The horses, owned by 15 different individuals, were not insured, Reed said, but the barn was covered, although any eventual settlement likely won't cover the cost of a replacement building.
"They were heroes, the people who work for me", said Eric Reed.
The paper reported that 13 horses managed to escape the blaze. We were getting the horses out, but the barn was fully engulfed. According to Mr. Reed's statement, the fire spread out quickly and the only thing anyone could see was a cloud of dark smoke and raging flames.
Reed says most of the horses who died were yearlings and some were racehorses.
A fire tore through a barn at a thoroughbred training center near Lexington, Kentucky, killing nearly two dozen horses, the owner and local law enforcement said on Monday.

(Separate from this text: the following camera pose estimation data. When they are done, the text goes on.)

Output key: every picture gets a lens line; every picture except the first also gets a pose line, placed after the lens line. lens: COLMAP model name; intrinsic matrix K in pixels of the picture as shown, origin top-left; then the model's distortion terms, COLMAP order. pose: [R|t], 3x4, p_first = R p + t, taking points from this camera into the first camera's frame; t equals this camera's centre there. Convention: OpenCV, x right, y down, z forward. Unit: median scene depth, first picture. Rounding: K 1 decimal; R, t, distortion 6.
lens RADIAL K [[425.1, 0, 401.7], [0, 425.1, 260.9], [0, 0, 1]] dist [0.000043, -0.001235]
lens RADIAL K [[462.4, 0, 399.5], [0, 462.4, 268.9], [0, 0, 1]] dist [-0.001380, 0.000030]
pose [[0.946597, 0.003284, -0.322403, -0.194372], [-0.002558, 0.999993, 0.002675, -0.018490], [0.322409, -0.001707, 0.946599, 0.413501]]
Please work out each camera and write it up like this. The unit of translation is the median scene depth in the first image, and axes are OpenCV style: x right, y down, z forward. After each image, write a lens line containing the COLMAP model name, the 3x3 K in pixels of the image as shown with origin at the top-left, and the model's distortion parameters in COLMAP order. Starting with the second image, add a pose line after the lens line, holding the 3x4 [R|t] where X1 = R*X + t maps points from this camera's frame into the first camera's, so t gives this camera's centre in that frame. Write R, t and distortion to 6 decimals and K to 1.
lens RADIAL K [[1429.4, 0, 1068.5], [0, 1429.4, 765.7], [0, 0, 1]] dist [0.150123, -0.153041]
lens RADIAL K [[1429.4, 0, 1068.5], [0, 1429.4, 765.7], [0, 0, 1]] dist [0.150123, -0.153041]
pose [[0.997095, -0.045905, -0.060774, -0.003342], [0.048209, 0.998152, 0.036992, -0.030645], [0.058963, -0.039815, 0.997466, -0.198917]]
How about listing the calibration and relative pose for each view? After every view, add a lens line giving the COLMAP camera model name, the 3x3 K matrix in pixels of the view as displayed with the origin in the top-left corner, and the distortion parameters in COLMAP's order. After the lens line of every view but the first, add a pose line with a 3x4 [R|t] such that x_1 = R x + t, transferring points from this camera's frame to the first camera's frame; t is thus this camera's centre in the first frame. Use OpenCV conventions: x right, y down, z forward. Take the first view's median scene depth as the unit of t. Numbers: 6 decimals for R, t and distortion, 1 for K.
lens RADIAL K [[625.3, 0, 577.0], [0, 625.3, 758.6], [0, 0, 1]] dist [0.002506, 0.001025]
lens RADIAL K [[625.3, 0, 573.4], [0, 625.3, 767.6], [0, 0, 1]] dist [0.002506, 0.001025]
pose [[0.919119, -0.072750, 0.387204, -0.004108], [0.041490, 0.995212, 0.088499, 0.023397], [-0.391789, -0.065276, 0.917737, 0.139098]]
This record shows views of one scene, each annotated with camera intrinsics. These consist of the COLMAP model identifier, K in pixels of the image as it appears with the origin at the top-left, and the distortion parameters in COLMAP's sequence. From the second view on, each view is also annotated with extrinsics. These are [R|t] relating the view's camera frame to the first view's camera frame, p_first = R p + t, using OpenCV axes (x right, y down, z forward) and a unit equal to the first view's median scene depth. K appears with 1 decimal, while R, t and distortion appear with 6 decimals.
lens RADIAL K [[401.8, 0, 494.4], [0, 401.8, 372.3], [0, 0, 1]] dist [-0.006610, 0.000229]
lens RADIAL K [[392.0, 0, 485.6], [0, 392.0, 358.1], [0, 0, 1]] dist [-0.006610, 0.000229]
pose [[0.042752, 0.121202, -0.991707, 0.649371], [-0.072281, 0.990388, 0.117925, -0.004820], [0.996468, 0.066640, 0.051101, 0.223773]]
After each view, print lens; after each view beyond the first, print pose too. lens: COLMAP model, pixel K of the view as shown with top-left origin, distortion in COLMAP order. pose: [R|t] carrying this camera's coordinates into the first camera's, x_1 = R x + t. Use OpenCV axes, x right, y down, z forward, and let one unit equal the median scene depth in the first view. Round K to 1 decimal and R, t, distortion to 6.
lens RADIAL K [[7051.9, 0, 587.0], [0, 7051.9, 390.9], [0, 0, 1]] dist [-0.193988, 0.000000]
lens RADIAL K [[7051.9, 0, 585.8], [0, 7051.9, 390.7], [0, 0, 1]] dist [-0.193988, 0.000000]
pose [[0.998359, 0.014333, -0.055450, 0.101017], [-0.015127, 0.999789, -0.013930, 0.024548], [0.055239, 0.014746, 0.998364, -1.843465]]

The Mercury Equine Center covers 60 acres, and has three large barns with 160 stalls. Severe thunderstorms moved through the area Saturday night, and Reed speculates that the barn may have been struck by lightning. It routinely ships horses to tracks in "Ohio, Illinois, New York, Pennsylvania, Virginia, West Virginia, Florida, Indiana, and as far as California", according to its website.
The cause of the fire remains under investigation.